### [What needs to be done]
For every entry below, give it back exactly and leave out any image.

### [Exercise inputs]
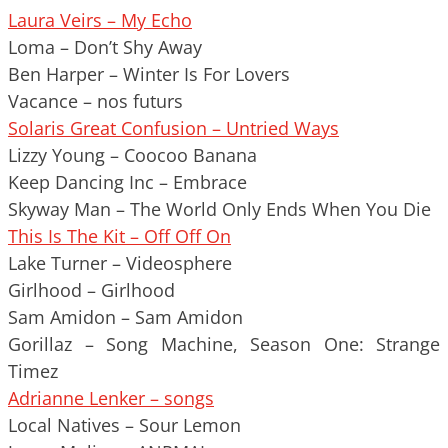
Laura Veirs – My Echo
Loma – Don’t Shy Away
Ben Harper – Winter Is For Lovers
Vacance – nos futurs
Solaris Great Confusion – Untried Ways
Lizzy Young – Coocoo Banana
Keep Dancing Inc – Embrace
Skyway Man – The World Only Ends When You Die
This Is The Kit – Off Off On
Lake Turner – Videosphere
Girlhood – Girlhood
Sam Amidon – Sam Amidon
Gorillaz – Song Machine, Season One: Strange
Timez
Adrianne Lenker – songs
Local Natives – Sour Lemon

### [Task solution]
Laura Veirs – My Echo
Loma – Don’t Shy Away
Ben Harper – Winter Is For Lovers
Vacance – nos futurs
Solaris Great Confusion – Untried Ways
Lizzy Young – Coocoo Banana
Keep Dancing Inc – Embrace
Skyway Man – The World Only Ends When You Die
This Is The Kit – Off Off On
Lake Turner – Videosphere
Girlhood – Girlhood
Sam Amidon – Sam Amidon
Gorillaz – Song Machine, Season One: Strange
Timez
Adrianne Lenker – songs
Local Natives – Sour Lemon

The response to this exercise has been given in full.